Santa Fe New Mexican

Immigratio­n arrests rise under Trump

- By Maria Sacchetti

Federal immigratio­n agents are arresting more than 400 immigrants a day, a sharp leap from last year that reflects one of President Donald Trump’s most far-reaching campaign promises.

In Trump’s first 100 days in office, U.S. Immigratio­n and Customs Enforcemen­t arrested 41,318 immigrants, up 37.6 percent over the same period last year, the agency said Wednesday. Almost three out of four of those arrested have criminal records, including gang members and fugitives wanted for murder. But the biggest increase by far is among immigrants with no criminal records.

“This administra­tion is fully implementi­ng its mass-deportatio­n agenda,” said Gregory Chen, government relations director for the American Immigratio­n Lawyers Associatio­n. “They’re going after people who have lived here for a long time.”

ICE’s announceme­nt showcased one of the Trump administra­tion’s few victories on immigratio­n this year, after federal judges halted parts of his travel ban and sanctuaryc­ity crackdown, and Congress refused his intial requests to fund a border wall.

Advocates for undocument­ed immigrants say the numbers will add to the fears of longtime, otherwise law-abiding residents who felt spared from deportatio­n under the Obama administra­tion.

Days after Trump took office, he issued an executive order that made clear that anyone in the United States illegally could be deported and ended former President Barack Obama’s policy of frequently granting reprieves from deportatio­n to undocument­ed immigrants with clean criminal records or U.S.born children.

Acting ICE Director Thomas Homan said the statistics released Wednesday show that agents still prioritize lawbreaker­s: 30,473 criminals were arrested from Jan. 22 to April 29, an 18-percent increase from the same period in 2016.

At the same time, arrests of immigrants with no criminal records more than doubled to nearly 11,000, the fastest-growing category by far.

“Will the number of noncrimina­l arrests and removals increase this year? Absolutely,” Homan said. “That’s enforcing the laws that are on the books.”

What is less clear is what is happening to the immigrants who are being taken into custody.

Overall, deportatio­ns have fallen about 12 percent this year, to about 56,315 people, which Homan attributed to a severe backlog in federal immigratio­n courts.
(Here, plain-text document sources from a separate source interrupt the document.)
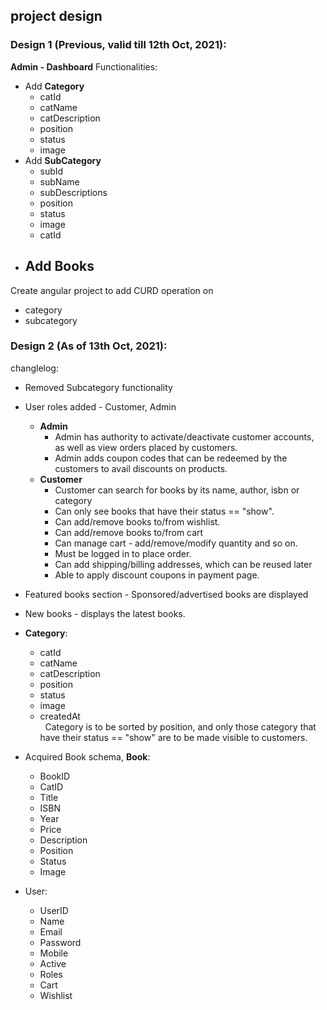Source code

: ## project design
### Design 1 (Previous, valid till 12th Oct, 2021):  
**Admin - Dashboard**
Functionalities:  
* Add **Category**
    - catId  
    - catName  
    - catDescription  
    - position  
    - status  
    - image 
* Add **SubCategory**
    - subId  
    - subName  
    - subDescriptions  
    - position  
    - status  
    - image  
    - catId 
* Add **Books** 
    - 

Create angular project to add CURD operation on  
* category  
* subcategory  

### Design 2 (As of 13th Oct, 2021):  
changlelog:  
* Removed Subcategory functionality   
* User roles added - Customer, Admin  
    * **Admin**  
        * Admin has authority to activate/deactivate customer accounts, as well as view orders placed by customers.  
        * Admin adds coupon codes that can be redeemed by the customers to avail discounts on products.  
    * **Customer**  
        * Customer can search for books by its name, author, isbn or category  
        * Can only see books that have their status == "show".  
        * Can add/remove books to/from wishlist.  
        * Can add/remove books to/from cart  
        * Can manage cart - add/remove/modify quantity and so on.
        * Must be logged in to place order.  
        * Can add shipping/billing addresses, which can be reused later  
        * Able to apply discount coupons in payment page.   
* Featured books section - Sponsored/advertised books are displayed  
* New books - displays the latest books.  
* **Category**:  
    - catId  
    - catName  
    - catDescription  
    - position  
    - status  
    - image  
    - createdAt  
&nbsp;&nbsp;Category is to be sorted by position, and only those category that have their status == "show" are to be made visible to customers.  
* Acquired Book schema, **Book**:  
    - BookID  
    - CatID  
    - Title  
    - ISBN  
    - Year  
    - Price  
    - Description  
    - Position  
    - Status  
    - Image  
   
* User:  
    * UserID  
    * Name   
    * Email  
    * Password  
    * Mobile  
    * Active  
    * Roles  
    * Cart  
    * Wishlist 

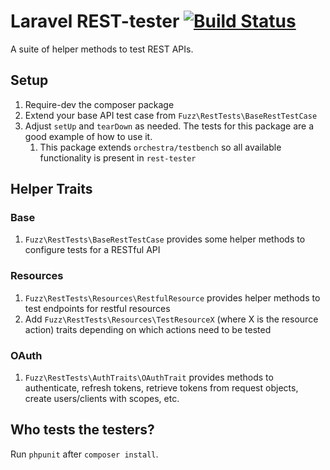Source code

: Laravel REST-tester [![Build Status](https://img.shields.io/travis/fuzz-productions/rest-tester/master.svg?style=flat)](https://travis-ci.org/fuzz-productions/rest-tester)
===========================================================================================================================================================================
A suite of helper methods to test REST APIs.

## Setup
1. Require-dev the composer package
1. Extend your base API test case from `Fuzz\RestTests\BaseRestTestCase`
1. Adjust `setUp` and `tearDown` as needed. The tests for this package are a good example of how to use it.
   1. This package extends `orchestra/testbench` so all available functionality is present in `rest-tester` 

## Helper Traits
### Base
1. `Fuzz\RestTests\BaseRestTestCase` provides some helper methods to configure tests for a RESTful API

### Resources
1. `Fuzz\RestTests\Resources\RestfulResource` provides helper methods to test endpoints for restful resources
1. Add `Fuzz\RestTests\Resources\TestResourceX` (where X is the resource action) traits depending on which actions need to be tested

### OAuth
1. `Fuzz\RestTests\AuthTraits\OAuthTrait` provides methods to authenticate, refresh tokens, retrieve tokens from request objects, create users/clients with scopes, etc.

## Who tests the testers?
Run `phpunit` after `composer install`.
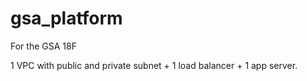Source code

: # gsa_platform
For the GSA 18F

1 VPC with public and private subnet + 1 load balancer + 1 app server.
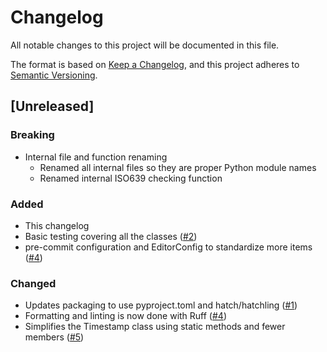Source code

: # Changelog

All notable changes to this project will be documented in this file.

The format is based on [Keep a Changelog](https://keepachangelog.com/en/1.1.0/),
and this project adheres to [Semantic Versioning](https://semver.org/spec/v2.0.0.html).

## [Unreleased]

### Breaking

- Internal file and function renaming
  - Renamed all internal files so they are proper Python module names
  - Renamed internal ISO639 checking function

### Added

- This changelog
- Basic testing covering all the classes ([#2](https://github.com/stumpylog/pymkv/pull/2))
- pre-commit configuration and EditorConfig to standardize more items ([#4](https://github.com/stumpylog/pymkv/pull/4))

### Changed

- Updates packaging to use pyproject.toml and hatch/hatchling ([#1](https://github.com/stumpylog/pymkv/pull/1))
- Formatting and linting is now done with Ruff ([#4](https://github.com/stumpylog/pymkv/pull/4))
- Simplifies the Timestamp class using static methods and fewer members ([#5](https://github.com/stumpylog/pymkv/pull/5))
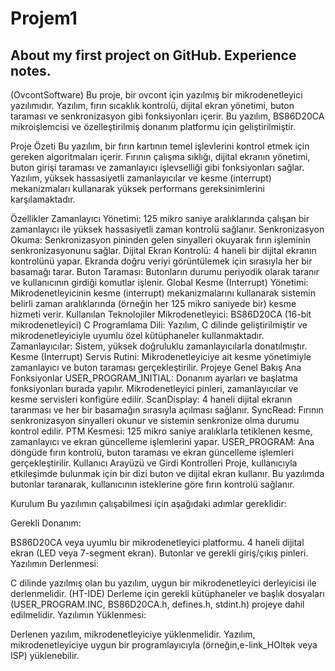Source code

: # Projem1
## About my first project on GitHub. Experience notes.
(OvcontSoftware)
Bu proje, bir ovcont için yazılmış bir mikrodenetleyici yazılımıdır. Yazılım, fırın sıcaklık kontrolü, dijital ekran yönetimi, buton taraması ve senkronizasyon gibi fonksiyonları içerir. Bu yazılım, BS86D20CA mikroişlemcisi ve özelleştirilmiş donanım platformu için geliştirilmiştir.

Proje Özeti
Bu yazılım, bir fırın kartının temel işlevlerini kontrol etmek için gereken algoritmaları içerir. Fırının çalışma sıklığı, dijital ekranın yönetimi, buton girişi taraması ve zamanlayıcı işlevselliği gibi fonksiyonları sağlar. Yazılım, yüksek hassasiyetli zamanlayıcılar ve kesme (interrupt) mekanizmaları kullanarak yüksek performans gereksinimlerini karşılamaktadır.

Özellikler
Zamanlayıcı Yönetimi: 125 mikro saniye aralıklarında çalışan bir zamanlayıcı ile yüksek hassasiyetli zaman kontrolü sağlanır.
Senkronizasyon Okuma: Senkronizasyon pininden gelen sinyalleri okuyarak fırın işleminin senkronizasyonunu sağlar.
Dijital Ekran Kontrolü: 4 haneli bir dijital ekranın kontrolünü yapar. Ekranda doğru veriyi görüntülemek için sırasıyla her bir basamağı tarar.
Buton Taraması: Butonların durumu periyodik olarak taranır ve kullanıcının girdiği komutlar işlenir.
Global Kesme (Interrupt) Yönetimi: Mikrodenetleyicinin kesme (interrupt) mekanizmalarını kullanarak sistemin belirli zaman aralıklarında (örneğin her 125 mikro saniyede bir) kesme hizmeti verir.
Kullanılan Teknolojiler
Mikrodenetleyici: BS86D20CA (16-bit mikrodenetleyici)
C Programlama Dili: Yazılım, C dilinde geliştirilmiştir ve mikrodenetleyiciyle uyumlu özel kütüphaneler kullanmaktadır.
Zamanlayıcılar: Sistem, yüksek doğruluklu zamanlayıcılarla donatılmıştır.
Kesme (Interrupt) Servis Rutini: Mikrodenetleyiciye ait kesme yönetimiyle zamanlayıcı ve buton taraması gerçekleştirilir.
Projeye Genel Bakış
Ana Fonksiyonlar
USER_PROGRAM_INITIAL: Donanım ayarları ve başlatma fonksiyonları burada yapılır. Mikrodenetleyici pinleri, zamanlayıcılar ve kesme servisleri konfigüre edilir.
ScanDisplay: 4 haneli dijital ekranın taranması ve her bir basamağın sırasıyla açılması sağlanır.
SyncRead: Fırının senkronizasyon sinyalleri okunur ve sistemin senkronize olma durumu kontrol edilir.
PTM Kesmesi: 125 mikro saniye aralıklarla tetiklenen kesme, zamanlayıcı ve ekran güncelleme işlemlerini yapar.
USER_PROGRAM: Ana döngüde fırın kontrolü, buton taraması ve ekran güncelleme işlemleri gerçekleştirilir.
Kullanıcı Arayüzü ve Girdi Kontrolleri
Proje, kullanıcıyla etkileşimde bulunmak için bir dizi buton ve dijital ekran kullanır. Bu yazılımda butonlar taranarak, kullanıcının isteklerine göre fırın kontrolü sağlanır.

Kurulum
Bu yazılımın çalışabilmesi için aşağıdaki adımlar gereklidir:

Gerekli Donanım:

BS86D20CA veya uyumlu bir mikrodenetleyici platformu.
4 haneli dijital ekran (LED veya 7-segment ekran).
Butonlar ve gerekli giriş/çıkış pinleri.
Yazılımın Derlenmesi:

C dilinde yazılmış olan bu yazılım, uygun bir mikrodenetleyici derleyicisi ile derlenmelidir. (HT-IDE)
Derleme için gerekli kütüphaneler ve başlık dosyaları (USER_PROGRAM.INC, BS86D20CA.h, defines.h, stdint.h) projeye dahil edilmelidir.
Yazılımın Yüklenmesi:

Derlenen yazılım, mikrodenetleyiciye yüklenmelidir. Yazılım, mikrodenetleyiciye uygun bir programlayıcıyla (örneğin,e-link_HOltek veya ISP) yüklenebilir.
He also said it can take longer to deport criminals than those without criminal records, because those in the former category may have additional court proceeding­s. Trump has called for additional immigratio­n judges and detention space to speed deportatio­ns.

Unlike criminal arrests, records of immigratio­n arrests — which are considered civil violations — are not publicly accessible.

The secrecy allows immigratio­n officials to pick and choose which examples of their work to highlight. On Wednesday, they said the immigrants arrested since Trump’s executive order include Estivan Rafael Marques Velasquez, an alleged MS-13 gang member from El Salvador captured in in New York in February; Juan Antonio Melchor Molina, a fugitive wanted for a 2008 murder in Mexico who was arrested last month in Dallas; and William Magana-Contreras, another reputed MS-13 member arrested in Houston last month. Magana-Contreras is wanted for aggravated homicide in El Salvador, officials said.